Segment Start: DATA TO USE

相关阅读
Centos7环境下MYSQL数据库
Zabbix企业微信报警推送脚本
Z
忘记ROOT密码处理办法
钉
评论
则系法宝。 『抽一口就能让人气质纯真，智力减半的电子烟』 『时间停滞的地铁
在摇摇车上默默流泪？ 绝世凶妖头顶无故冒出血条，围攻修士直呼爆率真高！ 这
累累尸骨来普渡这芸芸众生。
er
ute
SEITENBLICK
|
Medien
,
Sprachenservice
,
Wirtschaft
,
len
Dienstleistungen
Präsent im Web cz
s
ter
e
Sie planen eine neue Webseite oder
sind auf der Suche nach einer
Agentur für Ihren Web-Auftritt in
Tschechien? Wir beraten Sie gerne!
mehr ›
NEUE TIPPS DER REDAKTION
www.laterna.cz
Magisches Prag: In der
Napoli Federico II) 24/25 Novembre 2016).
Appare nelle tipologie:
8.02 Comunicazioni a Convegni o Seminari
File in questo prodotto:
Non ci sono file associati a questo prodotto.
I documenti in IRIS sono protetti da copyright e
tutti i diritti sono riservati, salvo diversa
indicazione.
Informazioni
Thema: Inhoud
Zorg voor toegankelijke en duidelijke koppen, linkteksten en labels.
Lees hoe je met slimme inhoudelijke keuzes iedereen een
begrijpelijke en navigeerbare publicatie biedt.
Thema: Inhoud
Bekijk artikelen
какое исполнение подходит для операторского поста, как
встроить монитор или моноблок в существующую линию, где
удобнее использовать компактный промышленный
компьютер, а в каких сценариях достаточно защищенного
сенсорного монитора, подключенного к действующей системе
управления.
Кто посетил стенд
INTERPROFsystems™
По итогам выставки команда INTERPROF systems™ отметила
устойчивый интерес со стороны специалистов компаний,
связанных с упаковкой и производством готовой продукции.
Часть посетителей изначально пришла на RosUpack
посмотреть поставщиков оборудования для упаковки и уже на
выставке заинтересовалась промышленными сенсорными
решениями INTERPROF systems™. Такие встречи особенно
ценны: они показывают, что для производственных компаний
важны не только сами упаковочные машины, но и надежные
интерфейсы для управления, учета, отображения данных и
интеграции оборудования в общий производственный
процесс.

Segment End: DATA TO USE

**INSTRUCTIONS TO FOLLOW:** Rewrite the entries starting at the very beginning and ending at the line that contains "I documenti in", swapping "prodotto" for "lavoro" and leaving everything else as it is.

**FINISHED TASK:**
相关阅读
Centos7环境下MYSQL数据库
Zabbix企业微信报警推送脚本
Z
忘记ROOT密码处理办法
钉
评论
则系法宝。 『抽一口就能让人气质纯真，智力减半的电子烟』 『时间停滞的地铁
在摇摇车上默默流泪？ 绝世凶妖头顶无故冒出血条，围攻修士直呼爆率真高！ 这
累累尸骨来普渡这芸芸众生。
er
ute
SEITENBLICK
|
Medien
,
Sprachenservice
,
Wirtschaft
,
len
Dienstleistungen
Präsent im Web cz
s
ter
e
Sie planen eine neue Webseite oder
sind auf der Suche nach einer
Agentur für Ihren Web-Auftritt in
Tschechien? Wir beraten Sie gerne!
mehr ›
NEUE TIPPS DER REDAKTION
www.laterna.cz
Magisches Prag: In der
Napoli Federico II) 24/25 Novembre 2016).
Appare nelle tipologie:
8.02 Comunicazioni a Convegni o Seminari
File in questo lavoro:
Non ci sono file associati a questo lavoro.
I documenti in IRIS sono protetti da copyright e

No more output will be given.